O dönem ki Doom ve türevi oyunlarda hep kapalı ortamlarda, koridorlar boyu koşturan kahramanlarımızdan sonra Duke’un açık alanlarda geçen bölümleri türe mesafeli bakan klostrofobikleri oyuna bir şans vermeye ikna etti. Pek çok farklı mekanda, yeri geldiğinde uzayda, yeri geldiğinde denizin dibinde, kimi zaman bir şehirde, kimi zaman oyun parkında geçmesi, oyunun her bölümünde farklı bir havaya ve moda bürünmemizi sağlıyordu. Elbetteki her geçtiğimiz yerle ilgili binlerce geyik dönmesi de kaçınılmazdı. Her mekana uygun bir geyik mutlaka vardı. Tuvalete girmekten, pinball ya da bilardo oynamaya, açık saçık film izlemeye kadar, yazarların tümüyle ergen olduğunu kanıtlayan ama oynayanı da zevkten dört köşe eden detaylarla doluydu oyunumuz. Sırf içindeki bu gizleri bulmaya çalışmak bile sizi oyuna bağlıyordu.

Referanslar

Farketmişsinizdir Duke ile ilgili sevdiğimiz şeyler teknik detaylardan çok oyunun yazarların hünerinde saklı. Bu yazarlar oyuna öyle güzel bir etki etmişler ki öve öve bitiremiyorum. Ama tahminimce en büyük başarıları klasiklere, güncel durumlara, filmlere, başka oyunlara yaptıkları referanslardı. Bir kapının ardında Doom the Space Marine’in cesedini bulmaktan, Luke Skywalker’ın Wampa mağarasındaki cesedini görmeye kadar hiç bir film, hiç bir oyun Duke’ten kaçamazdı. Bunun yanında Duke’un farklı farklı kahramanlardan çalıp kendiyle özdeşleştirdiği cümleleri de kattık mı? Çok acayip, fena eğlenceli diyaloglarla doluydu oyun. Yani sırf oyundaki referansları toplayıp bir yazı hazırlanabilir. Fena fikir değil bir ara bunu yapayım ben.

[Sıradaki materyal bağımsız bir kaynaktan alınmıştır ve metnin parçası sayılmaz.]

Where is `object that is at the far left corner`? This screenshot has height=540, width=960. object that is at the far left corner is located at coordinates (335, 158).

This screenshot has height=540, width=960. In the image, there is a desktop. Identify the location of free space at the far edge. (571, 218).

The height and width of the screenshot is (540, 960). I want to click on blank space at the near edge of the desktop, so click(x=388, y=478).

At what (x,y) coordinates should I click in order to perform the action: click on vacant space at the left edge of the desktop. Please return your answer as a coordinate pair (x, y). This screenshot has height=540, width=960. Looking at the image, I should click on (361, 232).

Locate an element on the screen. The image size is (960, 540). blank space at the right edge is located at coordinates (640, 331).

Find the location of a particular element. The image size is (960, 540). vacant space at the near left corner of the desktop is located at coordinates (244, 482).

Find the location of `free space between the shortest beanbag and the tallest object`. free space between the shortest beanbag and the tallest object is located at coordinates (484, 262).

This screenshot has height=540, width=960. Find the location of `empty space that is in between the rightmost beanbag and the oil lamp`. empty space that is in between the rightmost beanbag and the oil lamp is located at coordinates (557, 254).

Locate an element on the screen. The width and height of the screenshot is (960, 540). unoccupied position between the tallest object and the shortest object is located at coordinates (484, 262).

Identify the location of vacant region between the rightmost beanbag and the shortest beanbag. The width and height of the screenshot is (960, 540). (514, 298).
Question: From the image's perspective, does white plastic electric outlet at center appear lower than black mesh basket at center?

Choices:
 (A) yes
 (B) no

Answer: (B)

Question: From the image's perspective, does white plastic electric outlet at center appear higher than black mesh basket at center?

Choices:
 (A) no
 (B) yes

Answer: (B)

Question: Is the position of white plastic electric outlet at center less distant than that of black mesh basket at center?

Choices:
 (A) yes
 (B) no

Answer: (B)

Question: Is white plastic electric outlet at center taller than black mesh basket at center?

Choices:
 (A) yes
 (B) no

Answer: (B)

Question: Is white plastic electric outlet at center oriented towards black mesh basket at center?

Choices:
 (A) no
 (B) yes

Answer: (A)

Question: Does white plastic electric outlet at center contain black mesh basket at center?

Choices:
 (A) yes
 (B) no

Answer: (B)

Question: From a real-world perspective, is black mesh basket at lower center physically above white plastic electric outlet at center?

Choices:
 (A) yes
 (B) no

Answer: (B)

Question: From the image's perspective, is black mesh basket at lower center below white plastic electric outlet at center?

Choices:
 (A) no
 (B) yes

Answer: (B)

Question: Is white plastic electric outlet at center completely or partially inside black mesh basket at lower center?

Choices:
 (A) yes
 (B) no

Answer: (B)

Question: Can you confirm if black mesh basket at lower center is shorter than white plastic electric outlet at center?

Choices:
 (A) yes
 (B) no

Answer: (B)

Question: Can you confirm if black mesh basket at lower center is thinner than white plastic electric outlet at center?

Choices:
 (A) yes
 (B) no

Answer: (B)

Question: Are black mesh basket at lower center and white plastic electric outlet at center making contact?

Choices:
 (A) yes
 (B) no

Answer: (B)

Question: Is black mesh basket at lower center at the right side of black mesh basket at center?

Basit ama Eğlenceli Multiplayer

Duke size son derece basit, hızlı ve eğlenceli bir multiplayer vaat ediyordu. Öyle komplike “Şunu şöyle yap, sonra bunu şöyle yap”tan çok elinize keyifli bir silah alıp rakiplerinizi hacamat etmenizi bekliyordu. Sniper falan tarzı bir nevi hilesi olan bir durum olmadığı için salyalar saçarak RPG’yle rakibiniz havaya uçurmak, bunu yaparken kendinizi de öldürmek ya da mesela Shrink Gun’la güçültüp rakibinizi aşağılayıcı bir şekilde ezmek fevkalade keyif verici ve tatmin ediciydi. Haritalar da bu eğlenceyi arttıracak şekilde tasarlandığı için her seanstan yüzünüzde salak bir sırıtmayla çıkabiliyordunuz.

Teknik Konular

Bunları tek başlıkta toplayayım dedim. Bu başlıkta yazarların işi dışında bir oyunu iyi yaptığını düşündüğümüz şeyler var. Mesela seslendirme. Jon St. John’un efsane sesiyle can bulan Duke’ümüzün havasını daha iyi bir ses veremezdi. Grafik olarak öncüllerinden çok farklı olmasa da bunları kullanım biçimleriyle fark yaratmıştı Duke. Klasik 2D pixeller oyunun geçtiği ortamdan kaynaklı daha çekici geliyor, oyunun havasını bize başarıyla veriyordu. Aynada kendinizi görmek gibi küçük detaylarla öncüllerinden daha yaratıcı olduğunu kanıtlıyordu. Yukarıda belirttiğim gibi farklı mekanlarda geçen güzel bölüm tasarımları da oyuna artı katıyor, bize bu uçuk adamın macerasını görece bir özgürlük için de yaşamamızı sağlıyordu. Bahsettiğim referansların bölüm tasarımına yedirilişi de ayrı bir artıyı hak ediyordu. Bir de gaz hızlı müzikler ekleyince teknik olarak da iyi bir iş çıkartmıştı Duke.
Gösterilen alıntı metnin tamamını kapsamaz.